I haven’t said anything here about the Detroit Symphony mess, even though it’s the leading conversation topic these days among people involved with orchestras. Or at least it is in my experience. It’s the one topic someone’s sure to bring up.
So the orchestra management, facing a contract negotiation with the musicians, wanted really large pay cuts, and also — to create a new relationship with the community — wanted the musicians to do community engagement as part of their contracted services.
The musicians didn’t like this, and fought back. The struggle now (of course a lot of readers know this) has gone on for so long and is so bitter that thee entire current season might be cancelled. And can the orchestra recover from that?
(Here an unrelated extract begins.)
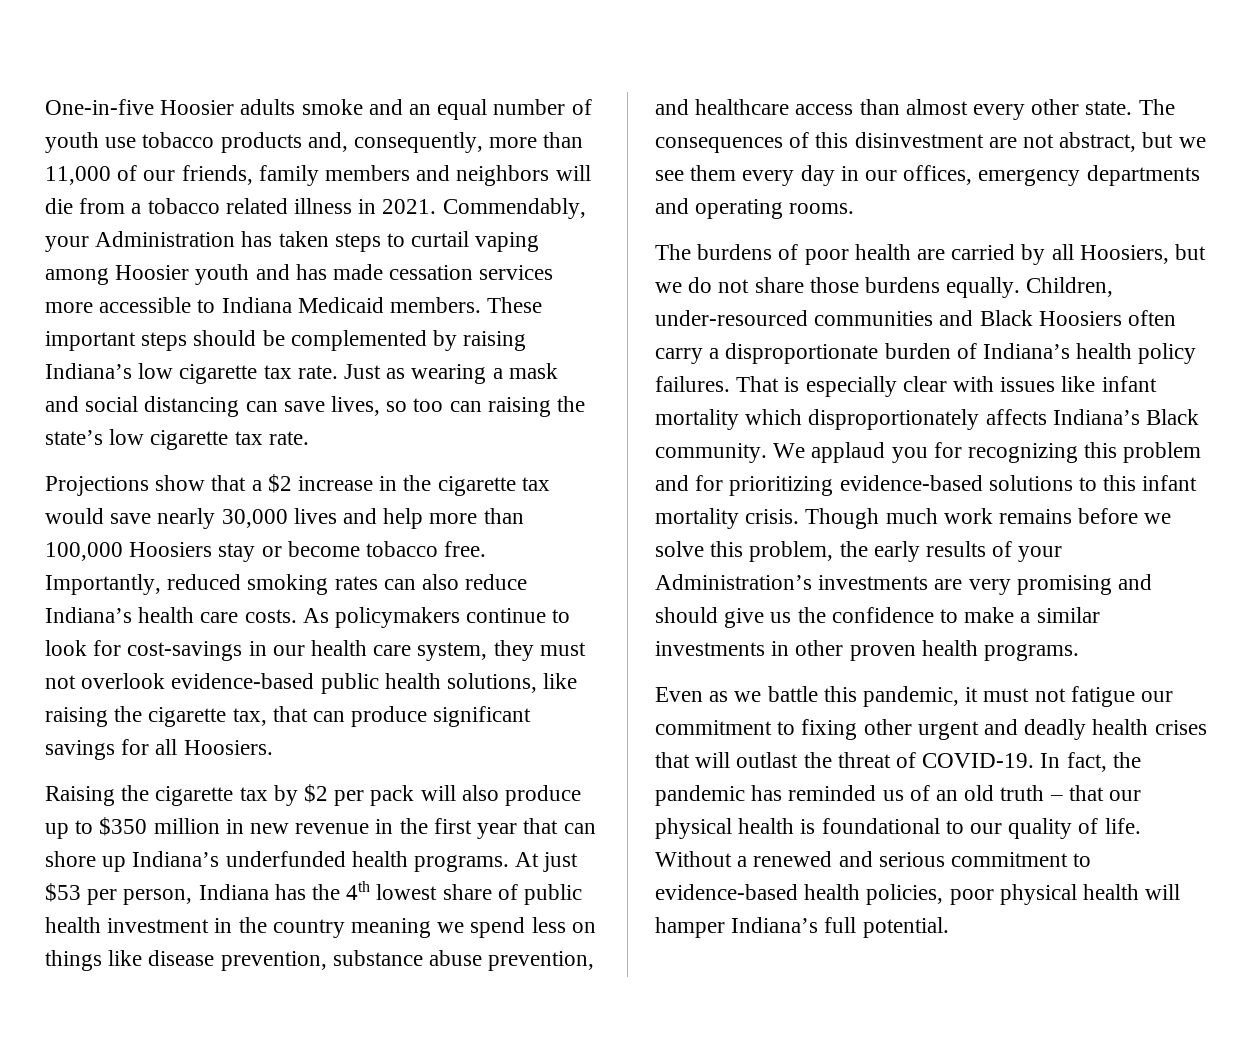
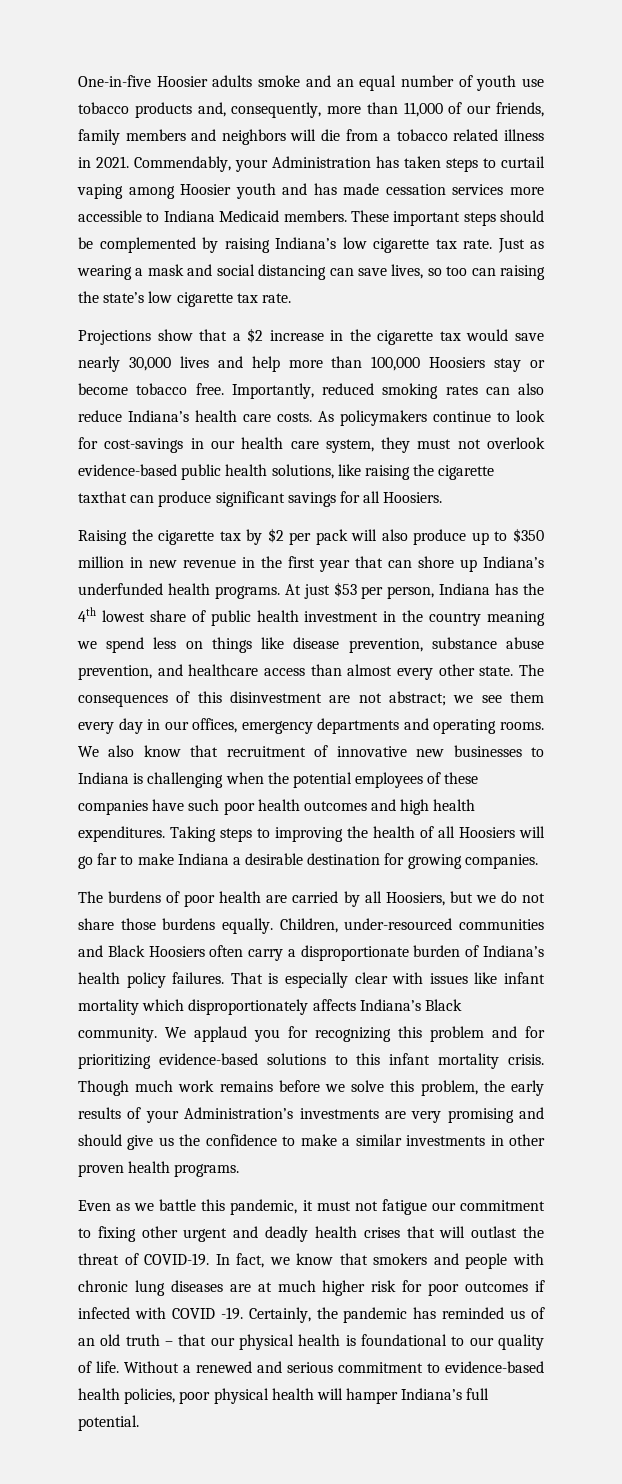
[232,706,308,726] tax, that -> [78,491,127,503] taxthat
[1059,132,1174,152] abstract, but -> [389,691,446,706] abstract;
(855, 208) none -> [78,745,544,757] [78,772,479,788] [78,799,476,815] [78,826,545,842] [78,853,538,869] We also know that recruitment of innovative new businesses to Indiana is challenging when the potential employees of these companies have such poor health outcomes and high health expenditures. Taking steps to improving the health of all Hoosiers will go far to make Indiana a desirable destination for growing companies.
(1107, 762) none -> [269,1253,544,1269] [78,1280,546,1296] [78,1307,311,1323] we know that smokers and people with chronic lung diseases are at much higher risk for poor outcomes if infected with COVID -19. Certainly,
By the time you read this, the whole thing may have resolved. But I have to say — and maybe this is why I didn’t blog about Detroit before — that I think the musicians are wrong. I say that without knowing how management behaves, if they’re honorable, if they’re good to deal with, or problematic. I don’t know anything about them.
And I sympathize with the musicians. They didn’t sign up for this. When they were coming up in the music world, they had every reason to believe that, if they got a job with a major orchestra, they’d be playing satisfying, high-level concerts, and getting paid like the superbly qualified professionals that of course they are.
But times changed. Detroit collapsed. And there wasn’t so much demand for classical music anywhere, so orchestras everywhere began to have trouble. It’s not unusual to find people who’ll privately say that there isn’t money or audience enough to sustain even the most apparently successful orchestras in the number of performances they currently give.
Not surprisingly, Detroit had more trouble ,maybe, than other orchestras. And so the musicians can bravely say that their artistry would be demeaned if they played community engagements instead of serious classical concerts, and that the entire orchestra would be downgraded if pay was seriously cut, because now top-class musicians wouldn’t want to play in it.
They can also say that a healthy orchestra is essential for Detroit, if the city ever is to climb out of the pit it’s fallen into. That a world-class city, if Detroit can manage to be one again, has to have a world-class orchestra.
They can say all this, and mean it from the bottom of their hearts, and there still might not be money enough to finance what they want.
That, I fear, is the reality. But I’d take this one step further. Given the trouble Detroit is in, can anyone seriously ask for the kind of money the orchestra used to have? In a city — think about it — one-third abandoned, should the orchestra ask for the kind of money it would take to give the musicians what they want?
I don’t think it can. I don’t think it’s proper. Not seemly, not responsible. Detroit has — has to have — higher priorities than the orchestra.
So I think the orchestra — and not just the musicians; management, too — should change its priorities. Detroit should be its new focus. Instead of asking for money in a city crying out for money for very basic things (a small example: the Mayor, according to the Washington Post, doesn’t even have a receptionist; she’s been furloughed), the orchestra should ask what it can do for the city.
How can it contribute to rebuilding Detroit? That, in my view, is the question it should be asking. And it should get along as well as it can, but not asking for more than is decent, until Detroit is in better shape.
And if it does this — if it makes the rebuilding of Detroit its high priority — I can believe that a grateful city, once it’s on its feet again, will remember what the orchestra did, and will rush to support it.